Question: The value of \(\sin {10^ \circ } + \sin {20^ \circ } + \sin {30^ \circ } + .... + \sin {360^ \circ }...

Question

The value of $\sin {10^ \circ } + \sin {20^ \circ } + \sin {30^ \circ } + .... + \sin {360^ \circ }$ is equal to:
A. 0
B. 1
C. $\sqrt 3$
D. 2

Answer 1

Solution

Hint : The trigonometrical ratios of an angle are numerical quantities. Each one of them represents the ratio of the length of one side to another of a right angled triangle. An angle made up of the algebraic sum of two or more angles is called a compound angle.

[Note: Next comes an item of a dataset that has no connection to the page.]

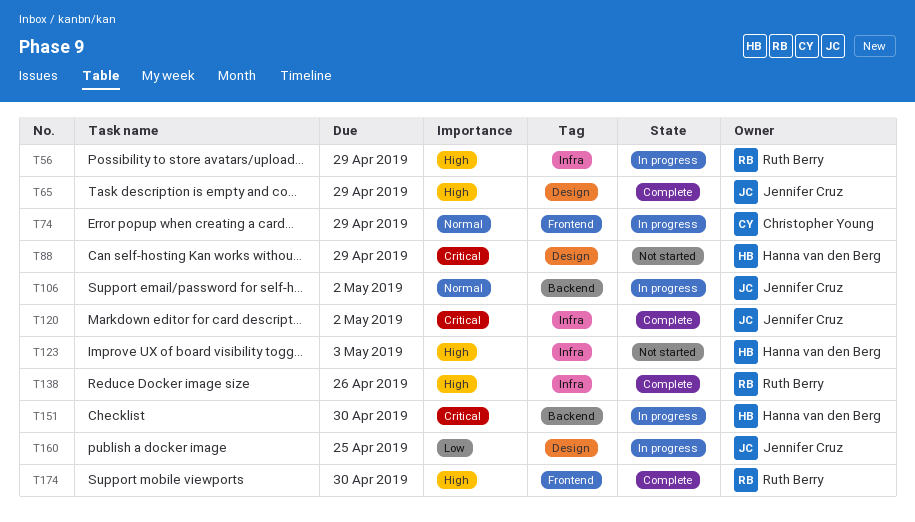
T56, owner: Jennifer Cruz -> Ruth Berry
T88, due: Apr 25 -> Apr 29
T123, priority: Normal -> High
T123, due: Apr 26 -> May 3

Complete step-by-step answer :
The series of sine angles extend up to 360° and the other angles can be written with respect to 360° that is in the form of 360°, therefore writing the above question in the form,
$\Rightarrow \sin ({360^ \circ } - {350^ \circ }) + \sin ({360^ \circ } - {340^ \circ }) + \sin ({360^ \circ } - {330^ \circ }) + ......\sin ({360^ \circ } - {190^ \circ }) + \sin ({360^ \circ } - {180^ \circ }).. + \sin {360^ \circ }$
where 360° can be written as 2π and we know that sin2π=0 and the compound angle in sine can be written as :
$\Rightarrow \sin (A - B) = \sin A\cos B - \cos A\sin B \\\ \therefore \sin 2\pi = 0,\cos 2\pi = 1 \;$
Therefore sin (360°-350°) can be written as:
$\Rightarrow \sin (2\pi - {350^ \circ }) = \sin 2\pi \times \cos {350^ \circ } - \cos 2\pi \times \sin {350^ \circ } \\\ \Rightarrow 0 + \sin {350^ \circ } = \sin {350^ \circ } \;$
Similarly all the terms in compound angle of sine can be written as (–sinB). Therefore we can write the above expression as :
$\Rightarrow - \sin ({350^ \circ }) - \sin ({340^ \circ }) - \sin ({330^ \circ }) - ...... - \sin ({190^ \circ }) + \sin ({180^ \circ }).. + \sin {340^ \circ } + \sin {350^ \circ } + \sin {360^ \circ }$
Therefore we can observe the terms similar in magnitude but opposite in sign that is why they will cancel each other. Hence all the terms will cancel each other except the middle term and the last term as they have no term opposite to it and are similar in magnitude. The left terms are both positive:
$\Rightarrow \sin {180^ \circ } + \sin {360^ \circ } \\\ \Rightarrow \sin \pi + \sin 2\pi \\\ \therefore \sin \pi = 0,\sin 2\pi = 0 \\\ \Rightarrow 0 + 0 = 0 \;$
Therefore from the above we can conclude that the correct option is A.
So, the correct answer is “Option A”.

Note : We conclude that
Sin(360°+θ)= sinθ
Sin(360°-θ)= -sinθ
Also sine of the general angle of the form $n\pi + {\left( { - 1} \right)^n}\theta$ will have the same sine as that of angle θ and so on.